Шрифт:
Интервал:
Закладка:
Мало ли о чём мечтали увлечённые романтикой революции юноши! Они были чисты в своих помыслах, как друзья Пушкина, с которыми он лично согласен не был, но которых поспешил ободрить, когда те попали в беду: «Храните гордое терпенье»!
Да и разве не избавились от наивных своих иллюзий те, кто остался жив, – тот же Борис Слуцкий, тот же Александр Межиров? Нет у них разве стихов, не только отрекающихся от «земшарности», но показывающих, что такое советскость, каким порочным содержанием наполнено это понятие?
Вослед Куняеву и Латынина вырвала стихи из контекста, сжала историю, как пластилиновый шарик, так что в её статье мечта ифлийцев о «земшарной республике Советов» стала оправданием нашей интервенции в Афганистане!
Помнится ещё, что стихи ифлийцев с их «земшарными» мечтами Латынина в той статье противопоставила стихам о войне Анны Ахматовой, что меня тоже озадачило: как же можно не учитывать разности возраста и опыта? Вот это и есть, на мой взгляд, научная некорректность подхода.

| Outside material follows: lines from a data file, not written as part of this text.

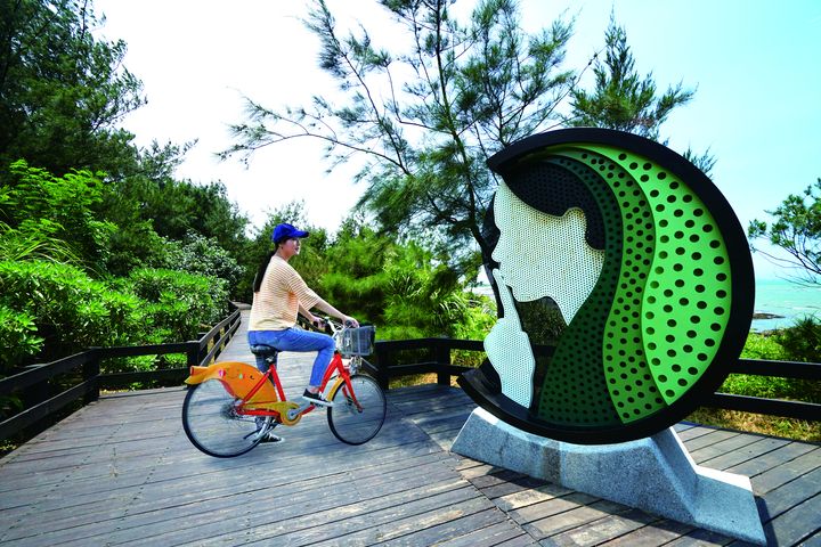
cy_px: 274
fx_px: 365
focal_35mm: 16
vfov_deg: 73.7
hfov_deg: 96.7
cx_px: 410
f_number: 8
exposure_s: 1/500
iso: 200
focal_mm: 16
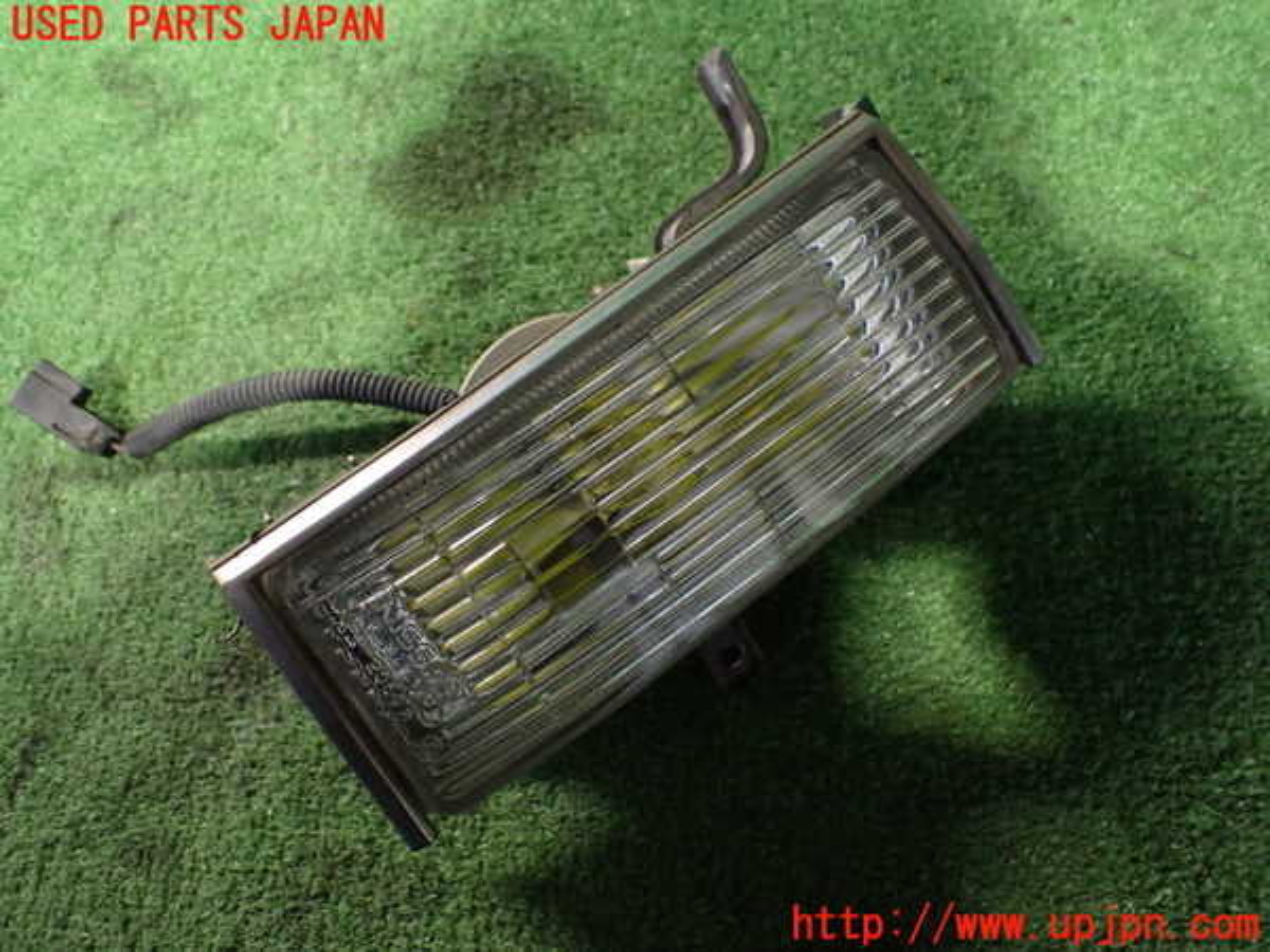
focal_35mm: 30
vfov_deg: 46.8
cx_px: 635
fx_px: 1101
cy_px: 476
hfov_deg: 60.0
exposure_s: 1/30
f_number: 2.3
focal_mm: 5.4
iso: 800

Позиция надмирного судии мне представляется опасной. Под видом беспристрастного анализа утверждается право на существование чудовищных вещей. Нет, конечно, такие аналитики сами не являются сторонниками антисемитизма, сталинизма, фашизма, людоедства, но своими призывами к беспристрастности они переводят этически неприемлемые явления в разряд дискуссионных и даже экзотически интересных.
Спросят, для чего я вспоминаю о давней статье? Но это для теперешнего времени она давняя. А тогда воспоминания о ней были ещё очень свежи. К тому же выбранная Латыниной позиция надмирного судии давала знать о себе и в других её публикациях, даёт знать о себе и в теперешних её статьях и колонках.
Словом, единомышленником Аллы Латыниной я себя не чувствовал. Поэтому, когда до меня дошли слухи, что Кривицкий согласился на переход Латыниной из «Общей газеты» к нам членом редколлегии, я твёрдо решил: с ней я работать не буду!
Тот же Бонч, злорадно мне улыбаясь, распорядился вынести мебель из бывшего кабинета Золотусского, и как только туда вселилась Латынина, я пришёл к ней.
– Не знаю, – сказал я ей, – расстрою я тебя или обрадую, но прошу подписать моё заявление об уходе. – И положил заявление ей на стол.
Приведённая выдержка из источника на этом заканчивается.